14-3-3β binding to phospho-Ser-520 regulates DYRK1A kinase activity in vitro. (A) Kinase activity of recombinant DYRK1A proteins (GST-DYRK1Awt and the mutants S520A and K179R) was assayed with DYRKtide as substrate. The kinetics of the reaction indicated that ³²P incorporation was linear with time and with the enzyme amount used in the assay. (B) The activity of GST-DYRK1Awt versus GST-DYRK1A/S520A is represented as the means ± SEM from three independent experiments, with each point measured in triplicate in the individual experiments. (C) Kinase activities of the indicated GST-DYRK1A proteins were assayed as described in A with increasing amounts of recombinant GST-14-3-3β (0.1, 0.5, and 1 μg) or GST alone (1 μg).

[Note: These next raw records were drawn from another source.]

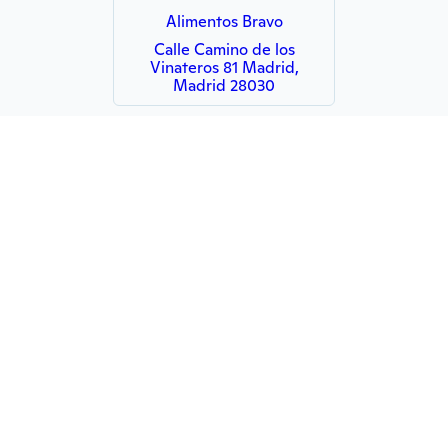
Alimentos Bravo
Calle Camino de los
Vinateros 81 Madrid,
Madrid 28030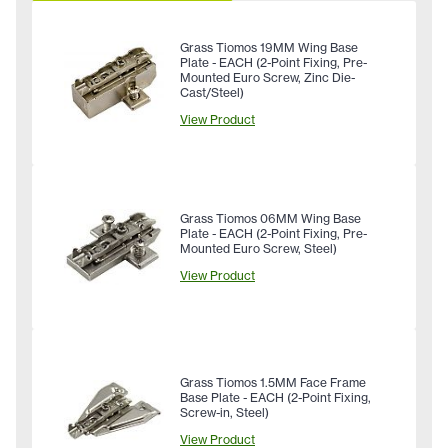
Grass Tiomos 19MM Wing Base
Plate - EACH (2-Point Fixing, Pre-
Mounted Euro Screw, Zinc Die-
Cast/Steel)
View Product
Grass Tiomos 06MM Wing Base
Plate - EACH (2-Point Fixing, Pre-
Mounted Euro Screw, Steel)
View Product
Grass Tiomos 1.5MM Face Frame
Base Plate - EACH (2-Point Fixing,
Screw-in, Steel)
View Product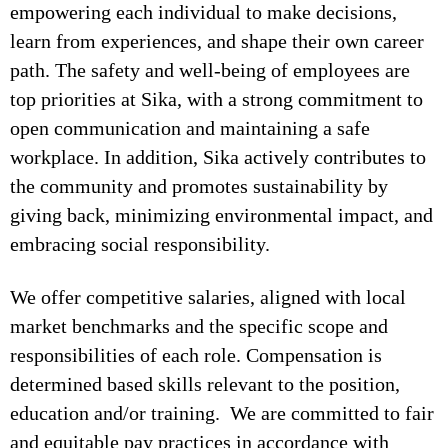
empowering each individual to make decisions,
learn from experiences, and shape their own career
path. The safety and well-being of employees are
top priorities at Sika, with a strong commitment to
open communication and maintaining a safe
workplace. In addition, Sika actively contributes to
the community and promotes sustainability by
giving back, minimizing environmental impact, and
embracing social responsibility.
We offer competitive salaries, aligned with local
market benchmarks and the specific scope and
responsibilities of each role. Compensation is
determined based skills relevant to the position,
education and/or training. We are committed to fair
and equitable pay practices in accordance with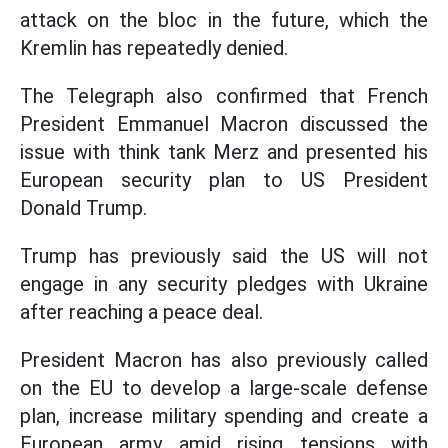
attack on the bloc in the future, which the
Kremlin has repeatedly denied.
The Telegraph also confirmed that French
President Emmanuel Macron discussed the
issue with think tank Merz and presented his
European security plan to US President
Donald Trump.
Trump has previously said the US will not
engage in any security pledges with Ukraine
after reaching a peace deal.
President Macron has also previously called
on the EU to develop a large-scale defense
plan, increase military spending and create a
European army amid rising tensions with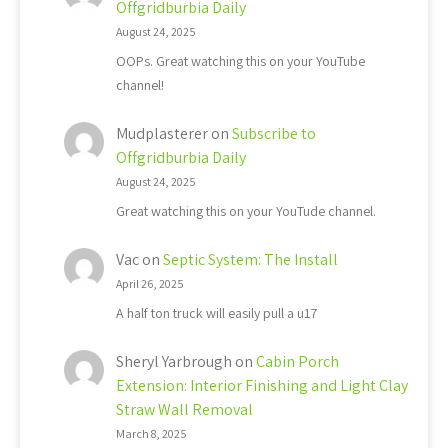
Offgridburbia Daily
August 24, 2025
OOPs. Great watching this on your YouTube
channel!
Mudplasterer
on
Subscribe to
Offgridburbia Daily
August 24, 2025
Great watching this on your YouTude channel.
Vac
on
Septic System: The Install
April 26, 2025
A half ton truck will easily pull a u17
Sheryl Yarbrough
on
Cabin Porch
Extension: Interior Finishing and Light Clay
Straw Wall Removal
March 8, 2025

The assay was performed three times, giving similar results in each; a representative assay is shown, and the data correspond to the means ± SEM of triplicate measurements.

Figure 7.

DYRK1A harbors a second 14-3-3 binding site at the N terminus. (A) U2-OS cells were transfected with pEGFP (GFP) or pEGFP-DYRK1A/1-167 (1-167), and lysates were incubated with unfused GST or GST-14-3-3β. Samples were analyzed by immunoblotting with anti-GFP antibody. Lysates represent 10% of inputs. The positions of marker proteins (in kilodaltons) are indicated. (B) Bacterial fusion proteins corresponding to wild-type DYRK1A (wt; lane 1), the mutant DYRK1A/S520A (lane 2), and N-terminally truncated DYRK1A (ΔN; lane 3) were immunoblotted with anti-DYRK1A pS520 (top), anti-phospho-Tyr (PY20; middle), and anti-GST (bottom) antibodies. The positions of marker proteins (in kilodaltons) are indicated. Arrows indicate full-length GST-fusion proteins, and asterisks indicate truncated GST-fusion proteins lacking the C terminus. The abnormal gel mobility of the N-terminal–deleted mutant is explained by its hyperphosphorylation status as shown in Supplemental Figure S6. (C) Kinase activities of GST-DYRK1A proteins were assayed as described in Figure 6C, but GST-DYRK1Awt was compared with the N-terminally truncated mutant GST-DYRK1A/ΔN.

Figure 8.

14-3-3 binding regulates DYRK1A kinase activity. (A) U2-OS cells expressing HA-DYRK1Awt and the mutant HA-DYRK1A/S520A were immunoprecipitated with anti-HA antibody. The antibody immunoprecipitated similar levels of both HA-tagged DYRK1A proteins, as detected by immunoblot with the same anti- HA antibody. The presence of endogenous 14-3-3 proteins coimmunoprecipitated with DYRK1A was detected by analyzing the samples by immunoblotting with a pan-14-3-3 antibody (top). Cells lysates represented 2% of inputs (bottom). IP, immunoprecipitation.